Compare this to "Antz," which from the beginning is loaded
with good shtick for adults while retaining its appeal to the
small fry. With the voice of Woody Allen in the lead role,
"Antz" hits home from the beginning as Ant Z (Allen) is on the
couch, whining about his worthlessness. "I feel insignificant,"
he moans, throwing up his arms. "You've made a big
breakthrough," exalts the therapist." "I have?" replies Z.
"Yes," the doctor responds. "You ARE insignificant." Good
puns abound. One zinger occurs when the general ant asks
for time to debrief one of his privates, to which the soldier
replies, "Please, general, not on a first date." When a group
of soldier ants and soldier termites wipe one another out,
leaving only one ant survivor, a sign appears on the ground:
"One to nothing--we win!" (By contrast, the fellows who put
together "A Bug's Life" could come up with no sign of more
power than one held up by a beggar who listlessly sits on the
sidewalk next to his placard, "Kid pulled off wings.")
While "Antz" has a great political edge, centering the story
on a situation of ethnic cleansing (soldier ants plotting to wipe
out worker ants), "A Bug's Life" has no such contemporary
motif.
A good case could be made, however, to see the picture
for its technology.
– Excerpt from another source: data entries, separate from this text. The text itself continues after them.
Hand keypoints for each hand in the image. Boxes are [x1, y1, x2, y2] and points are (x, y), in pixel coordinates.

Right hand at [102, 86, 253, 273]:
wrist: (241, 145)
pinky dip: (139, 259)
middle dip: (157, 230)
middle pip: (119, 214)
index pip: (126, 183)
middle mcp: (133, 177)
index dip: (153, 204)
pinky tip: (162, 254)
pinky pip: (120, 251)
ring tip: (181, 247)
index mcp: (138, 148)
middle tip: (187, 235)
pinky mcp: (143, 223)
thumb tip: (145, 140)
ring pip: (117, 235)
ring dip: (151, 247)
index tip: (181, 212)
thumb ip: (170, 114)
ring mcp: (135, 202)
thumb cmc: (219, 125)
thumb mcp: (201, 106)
The colors are anything but pale pastels,
featuring a broad array of bright, primary tones. The artists
have done everything to scale, giving us a bug's eye view of
what the universe must look like to a creature who could
barely fit on a human toenail--grass looking like whole
savannas; trees, like gods. When bugs take flight you can
picture yourself behind the controls of a fighter jet; in fact,
two of the tots in the audience began crying from the noise
which seems to have overwhelmed their delicate senses.
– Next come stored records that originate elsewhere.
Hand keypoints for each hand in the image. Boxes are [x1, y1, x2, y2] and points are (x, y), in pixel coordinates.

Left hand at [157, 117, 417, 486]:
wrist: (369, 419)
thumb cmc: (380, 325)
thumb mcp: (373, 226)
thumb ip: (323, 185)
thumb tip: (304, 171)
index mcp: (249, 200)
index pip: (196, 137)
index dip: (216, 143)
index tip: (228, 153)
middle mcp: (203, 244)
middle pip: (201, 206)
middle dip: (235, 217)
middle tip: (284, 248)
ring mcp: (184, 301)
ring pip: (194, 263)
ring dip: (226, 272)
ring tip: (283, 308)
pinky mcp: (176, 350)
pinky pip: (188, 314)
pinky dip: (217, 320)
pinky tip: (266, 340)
The closing credits almost redeem the movie's insipid plot.
Taking a clue from the Jackie Chan films, Lasseter has the
insects doing several takes before they get it right. Best of
all: when Hopper, the bad grasshopper, threatens an ant with
"Do you think I'm stupid," he can't help laughing, nor can his
victims. You get the impression for the first time that these
creatures are not simply clever animations but actual, live
beings unable to get through a take without cracking up
hysterically. If only the audience could be so undemanding.